PROBLEM TO SOLVE: Rewrite the entries below, replacing "maximum" with "highest" wherever it appears and leaving everything else unchanged. Omit the pictures from your version.

MATERIAL PROVIDED:
○ ○ ○ ○

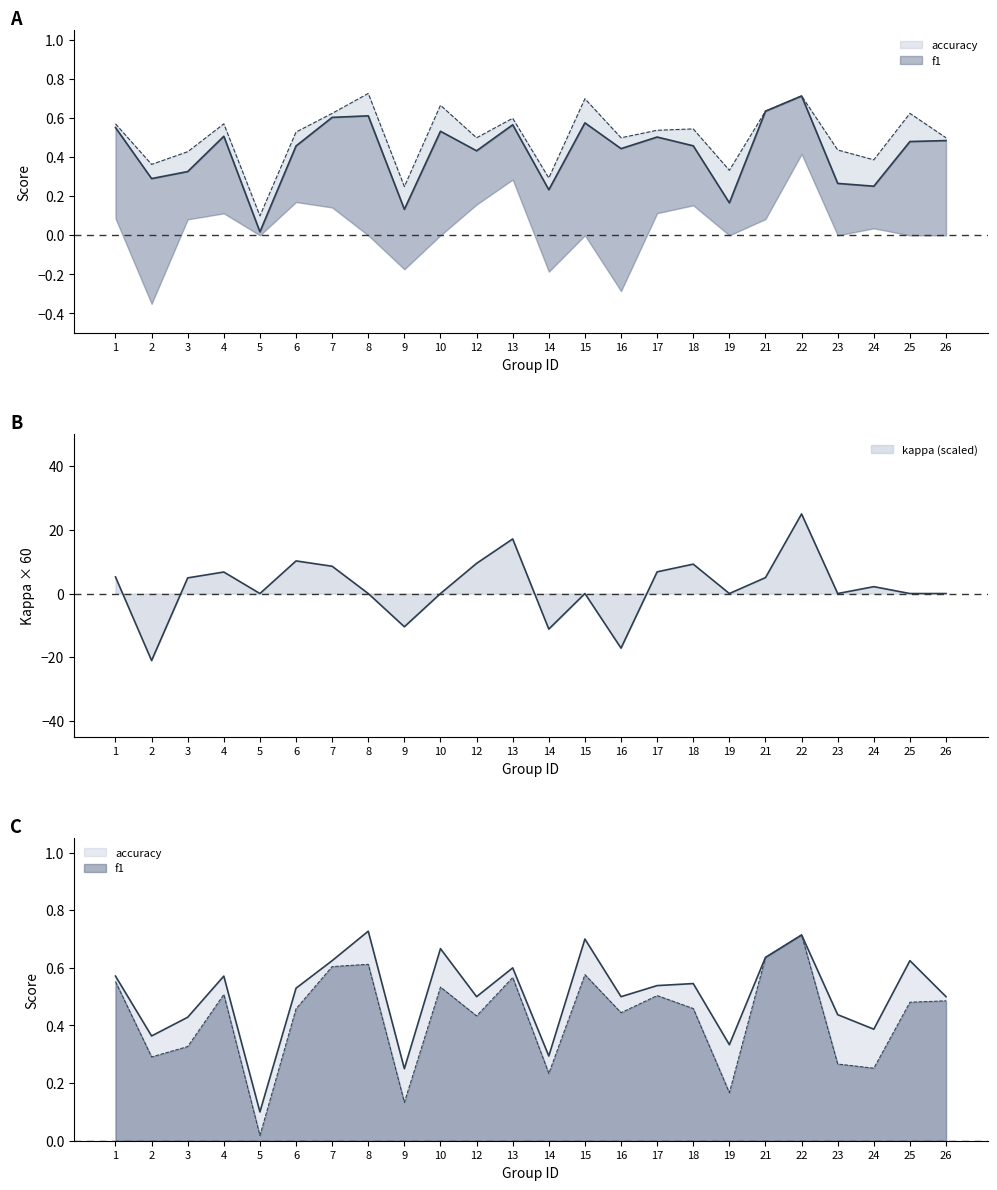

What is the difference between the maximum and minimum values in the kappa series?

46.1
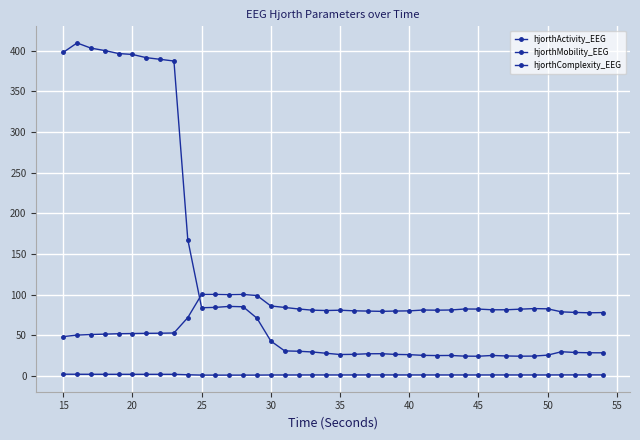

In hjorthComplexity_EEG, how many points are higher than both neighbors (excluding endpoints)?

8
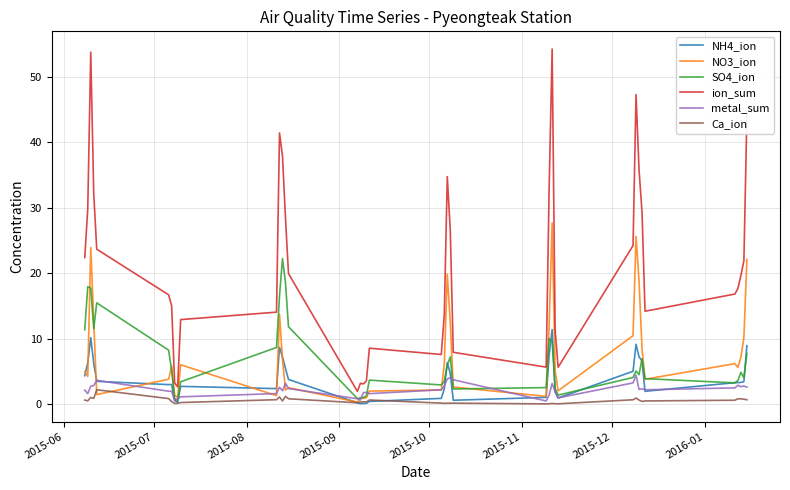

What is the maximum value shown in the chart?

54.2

○ ○ ○ ○

ANSWER SECTION:
What is the difference between the highest and minimum values in the kappa series?

46.1

In hjorthComplexity_EEG, how many points are higher than both neighbors (excluding endpoints)?

8

What is the highest value shown in the chart?

54.2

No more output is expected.